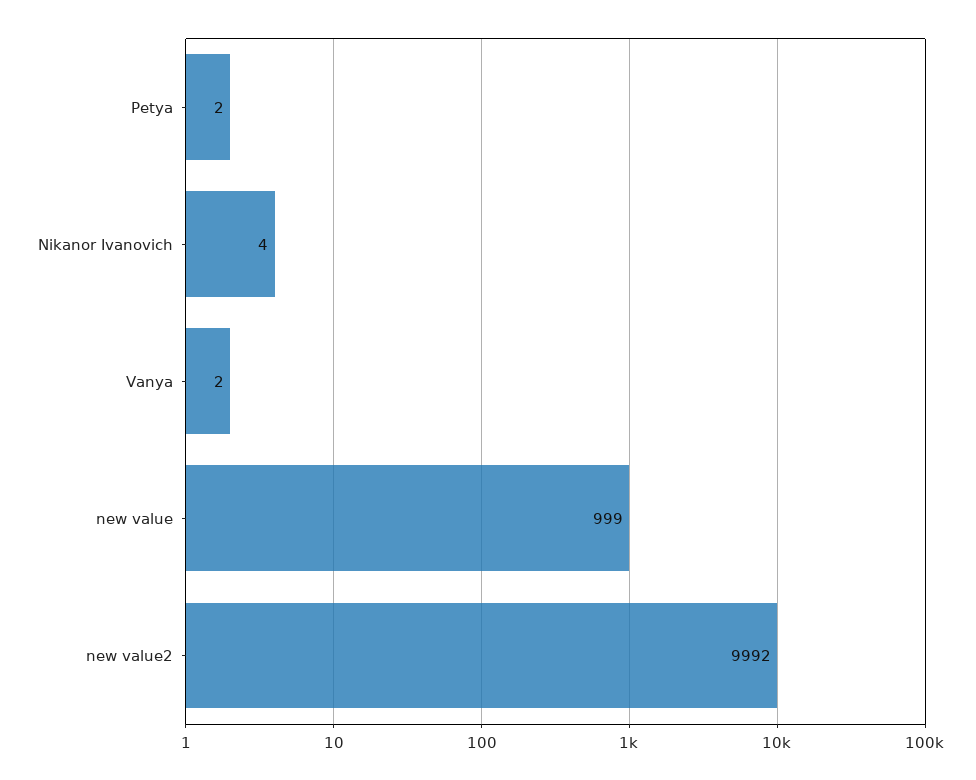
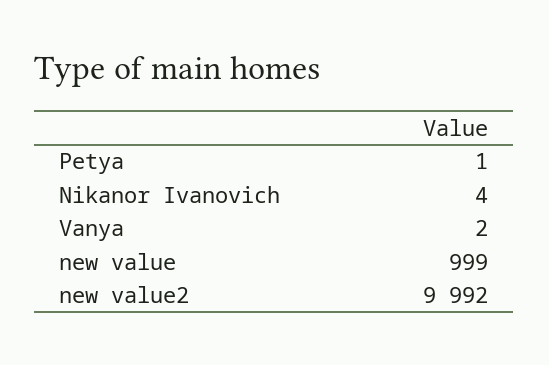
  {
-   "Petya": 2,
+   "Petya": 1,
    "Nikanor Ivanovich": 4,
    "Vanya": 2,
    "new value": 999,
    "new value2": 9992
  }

---------------

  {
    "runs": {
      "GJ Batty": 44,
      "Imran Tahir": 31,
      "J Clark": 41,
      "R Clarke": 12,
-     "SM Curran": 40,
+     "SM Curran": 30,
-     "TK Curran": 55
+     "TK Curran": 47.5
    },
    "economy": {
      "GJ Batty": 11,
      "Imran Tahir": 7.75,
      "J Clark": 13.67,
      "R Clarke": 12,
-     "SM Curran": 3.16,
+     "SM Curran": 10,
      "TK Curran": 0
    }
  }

---------------

▶ _PROBLEM DETAILS_
Please copy every line in the entries where "Curran" appears.

▶ _EXERCISE RESPONSE_
-     "SM Curran": 40,
+     "SM Curran": 30,
-     "TK Curran": 55
+     "TK Curran": 47.5
-     "SM Curran": 3.16,
+     "SM Curran": 10,
      "TK Curran": 0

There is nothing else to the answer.